For Mr Lao Lin, Head of the Ministry of the Interior’s ‘Anti Human Trafficking and Juvenile
Protection Department’
- What was the legal basis upon
which Citipointe church kept Rosa and Chita incarcerated in the church’s ‘She
Rescue Home’ between July 31st 2008 and Nov 2009 against the express
wishes of their parents?
Another question that an
investigating journalist could ask, in looking at the bigger picture, is of
HAGAR, a recipient of AusAID funding:
“It is true
that HAGAR limits the visits of children in the NGOs care with their families
to 2 hours per year?”
This question would take less than
a minute for a journalist to ask in an email. And I could direct an interested
journalist to young women who maintain that they were only allowed to see their
family for two hours a year whilst in the care of HAGAR. Yes, all these young
women could be lying. But then so could HAGAR, if the NGO denies that visits
are limited to 2 hours per year. (HAGAR will cite ‘client confidentiality as a
reason to answer no questions).
Even the most thorough of
investigations may not reveal where the truth lies vis a vis the two hours per
annum visitations rights practiced by HAGAR but this should not deter a
journalist from presenting both sides of the story and asking, in a public
forum, the questions that HAGAR refuses to answer. My own attempts to get
answers from HAGAR can be found at:
http://citipointechurch.blogspot.com.au/2013/03/for-kate-kennedy-hagar.html
And there are myriad questions
that could be asked of the Cambodian Children’s Fund by any journalist who
looks at the NGO’s website, calculator in hand.

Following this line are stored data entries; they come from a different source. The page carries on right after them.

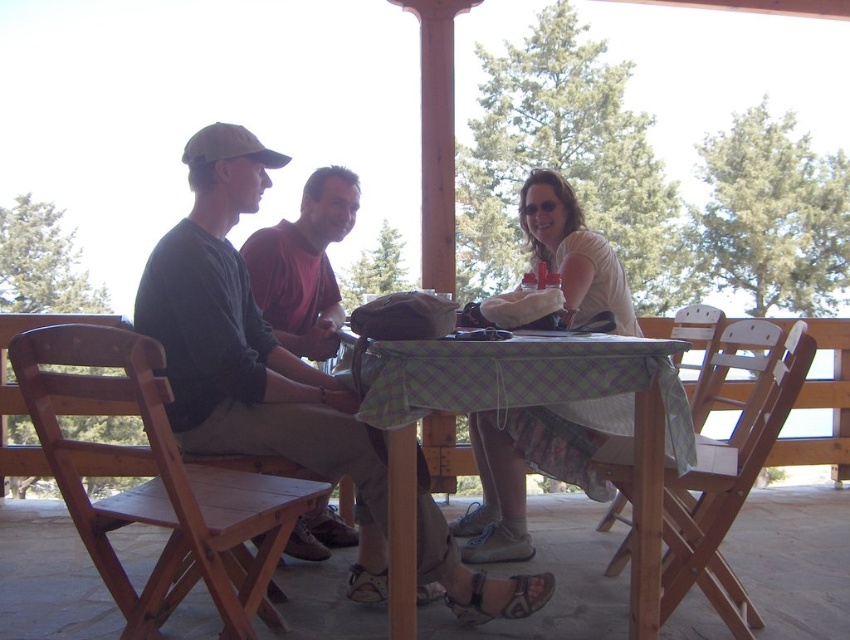
I want to click on matte black shirt at left, so click(248, 346).

Consider the image. Does matte black shirt at left have a lesser width compared to white cotton shirt at center?

No.

Which is behind, point (347, 388) or point (457, 536)?

The point (457, 536) is behind.

Where is `matte black shirt at left`? The image size is (850, 640). matte black shirt at left is located at coordinates (248, 346).

Between matte black shirt at left and checkered fabric table at center, which one has less height?

checkered fabric table at center is shorter.

Can you confirm if matte black shirt at left is wider than checkered fabric table at center?

Correct, the width of matte black shirt at left exceeds that of checkered fabric table at center.

Which is behind, point (367, 468) or point (514, 396)?

The point (367, 468) is more distant.

Locate an element on the screen. The height and width of the screenshot is (640, 850). matte black shirt at left is located at coordinates (248, 346).

Does checkered fabric table at center appear over matte black shirt at center?

No, checkered fabric table at center is not above matte black shirt at center.

Is point (615, 380) farther from camera compared to point (250, 257)?

That is False.

Locate an element on the screen. Image resolution: width=850 pixels, height=640 pixels. checkered fabric table at center is located at coordinates (518, 406).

I have asked many questions of
Scott Neeson but he refuses to answer most of them and, in one instance replied
with such a whopping lie in relation to assistance that CCF had allegedly
provided one family that makes one wonder if anything he says or that appears
on his website is true. Almost all of my correspondence with Scott is to be
found online, starting at:
http://citipointechurch.blogspot.com.au/2013/08/cambodian-childrens-fund-1.html
James |
Ask anyone who has considerable experience in Cambodia, considerable experience with NGOs and it does not take long before heads get shaken in unison at the sheer hopelessness of so many NGOs and the contradiction between what they claim to be doing on their websites and what they are actually doing on the ground. Like the Emperor’s New Clothes, however, everyone in Cambodia making a good living from ‘helping’ poor Cambodians prefers to pretend that all is well in NGO land. And the English language buries its head, ostrich like, in the sand and sees nothing!